In both his group stage matches, Roger started with Patron Warrior, then picked Druid and Handlock last. He only lost one game while having more than 1 deck left to chose from, but in that situation he stuck to the class he just lost with. PHONETAP and I figured that he would be more likely to stick to that order than have this type of read on us and pick a counter deck. (If he randomizes, we don't get an advantage or disadvantage at all).

Matchups we wanted to get are Druid vs Warrior, Shaman vs Druid, and Hunter vs Warlock. Our plan was to pick Druid first. If we won against Warrior, we would try to win with Shaman, since our Hunter has a good matchup against Handlock left anyway. Getting the Druid vs Warrior made it so PHONETAP had 2 decks left, both great against Druid, and he got rid of his own Druid, which is bad in the mirror.
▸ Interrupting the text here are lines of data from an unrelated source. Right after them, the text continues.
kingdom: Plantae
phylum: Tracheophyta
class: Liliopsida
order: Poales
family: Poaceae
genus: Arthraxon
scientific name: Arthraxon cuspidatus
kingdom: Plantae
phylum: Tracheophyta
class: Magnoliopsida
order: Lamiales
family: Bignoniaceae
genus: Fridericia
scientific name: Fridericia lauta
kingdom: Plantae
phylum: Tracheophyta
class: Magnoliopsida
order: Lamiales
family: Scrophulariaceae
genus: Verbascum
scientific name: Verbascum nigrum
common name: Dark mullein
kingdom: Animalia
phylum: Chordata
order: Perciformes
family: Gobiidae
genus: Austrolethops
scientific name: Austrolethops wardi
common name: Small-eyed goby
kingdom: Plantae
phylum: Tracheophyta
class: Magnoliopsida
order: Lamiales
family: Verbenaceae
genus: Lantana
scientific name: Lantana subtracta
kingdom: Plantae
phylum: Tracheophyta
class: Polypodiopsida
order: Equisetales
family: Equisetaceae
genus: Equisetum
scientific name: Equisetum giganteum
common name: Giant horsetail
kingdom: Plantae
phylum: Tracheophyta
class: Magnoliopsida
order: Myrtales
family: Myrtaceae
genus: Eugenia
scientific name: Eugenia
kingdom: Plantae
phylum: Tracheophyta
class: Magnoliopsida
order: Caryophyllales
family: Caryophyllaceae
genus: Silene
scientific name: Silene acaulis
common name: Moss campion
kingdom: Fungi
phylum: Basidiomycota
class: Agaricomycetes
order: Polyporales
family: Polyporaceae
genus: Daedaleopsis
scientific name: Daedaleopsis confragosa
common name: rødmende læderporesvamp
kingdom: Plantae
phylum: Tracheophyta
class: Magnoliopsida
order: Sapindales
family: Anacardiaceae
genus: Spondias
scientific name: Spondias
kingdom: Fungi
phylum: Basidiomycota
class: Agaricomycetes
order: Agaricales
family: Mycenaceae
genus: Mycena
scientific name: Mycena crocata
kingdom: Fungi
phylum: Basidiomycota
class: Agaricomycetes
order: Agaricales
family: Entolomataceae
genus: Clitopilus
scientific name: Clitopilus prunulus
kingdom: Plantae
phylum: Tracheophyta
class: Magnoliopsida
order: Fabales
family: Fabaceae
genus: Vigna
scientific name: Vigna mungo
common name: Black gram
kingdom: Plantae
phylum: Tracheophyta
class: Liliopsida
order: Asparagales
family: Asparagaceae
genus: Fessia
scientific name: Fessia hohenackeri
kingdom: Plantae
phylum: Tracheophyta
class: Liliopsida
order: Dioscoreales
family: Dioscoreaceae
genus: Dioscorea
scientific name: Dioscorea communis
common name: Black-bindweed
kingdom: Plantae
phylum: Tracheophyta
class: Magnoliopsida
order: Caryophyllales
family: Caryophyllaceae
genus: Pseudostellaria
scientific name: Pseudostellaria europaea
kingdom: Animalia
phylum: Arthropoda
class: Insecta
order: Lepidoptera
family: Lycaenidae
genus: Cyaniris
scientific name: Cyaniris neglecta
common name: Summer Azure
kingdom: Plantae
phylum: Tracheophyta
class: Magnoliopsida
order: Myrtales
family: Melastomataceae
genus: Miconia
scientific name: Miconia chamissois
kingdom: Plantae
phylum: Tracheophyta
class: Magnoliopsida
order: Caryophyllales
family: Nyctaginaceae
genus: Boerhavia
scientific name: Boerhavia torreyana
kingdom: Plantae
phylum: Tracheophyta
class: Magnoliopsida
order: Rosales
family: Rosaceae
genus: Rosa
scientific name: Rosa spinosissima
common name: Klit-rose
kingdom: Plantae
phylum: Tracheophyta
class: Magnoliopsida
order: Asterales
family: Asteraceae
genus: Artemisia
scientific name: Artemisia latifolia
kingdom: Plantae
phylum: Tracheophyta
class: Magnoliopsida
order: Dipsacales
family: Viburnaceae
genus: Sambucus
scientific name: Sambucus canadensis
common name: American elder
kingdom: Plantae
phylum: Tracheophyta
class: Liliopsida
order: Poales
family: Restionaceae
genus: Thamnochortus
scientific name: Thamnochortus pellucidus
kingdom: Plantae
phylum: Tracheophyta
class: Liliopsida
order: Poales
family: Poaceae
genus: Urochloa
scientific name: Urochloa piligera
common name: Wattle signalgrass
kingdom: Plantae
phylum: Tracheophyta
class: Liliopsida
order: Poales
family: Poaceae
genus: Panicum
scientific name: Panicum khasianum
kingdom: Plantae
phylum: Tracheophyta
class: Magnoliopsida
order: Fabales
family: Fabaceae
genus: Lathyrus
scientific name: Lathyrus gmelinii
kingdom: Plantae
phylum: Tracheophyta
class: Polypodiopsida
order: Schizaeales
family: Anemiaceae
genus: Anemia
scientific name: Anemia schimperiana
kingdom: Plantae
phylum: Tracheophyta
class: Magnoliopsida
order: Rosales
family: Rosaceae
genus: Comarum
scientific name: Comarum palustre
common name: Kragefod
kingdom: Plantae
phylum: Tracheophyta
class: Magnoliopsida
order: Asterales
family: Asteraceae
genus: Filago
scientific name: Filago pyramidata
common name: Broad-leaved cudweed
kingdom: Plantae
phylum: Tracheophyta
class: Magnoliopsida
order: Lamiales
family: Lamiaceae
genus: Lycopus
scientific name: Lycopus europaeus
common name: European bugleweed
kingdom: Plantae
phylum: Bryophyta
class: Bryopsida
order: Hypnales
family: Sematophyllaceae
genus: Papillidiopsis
Demigod picked his Warrior and Paladin with no discernable pattern. He switched off which one he picked first; sometimes he kept playing the same class after a loss, and sometimes he changed. Consistently, however, he picked Mage only after getting a win with his other 2 classes. We therefore decided to pick Shaman last, as it has a good matchup against the Mage and a worse matchup than our other decks against Paladin and Warrior.

On the first look, Reynad's picks seemed to not follow any patterns. He started and finished all matches with different classes throughout the tournament. Taking a closer look, we found that he consistently stuck with his Mage after dropping a game with it.

I think LHS was the better format in terms of possible preparation and storyline. Conquest does a good job allowing consistent ladder decks and makes tournaments more friendly for casual players. It's an interesting format with up- and downsides and will be around until Blizzcon.

I definitely think conquest is not what competitive hearthstone will end on and do expect a new format for next year.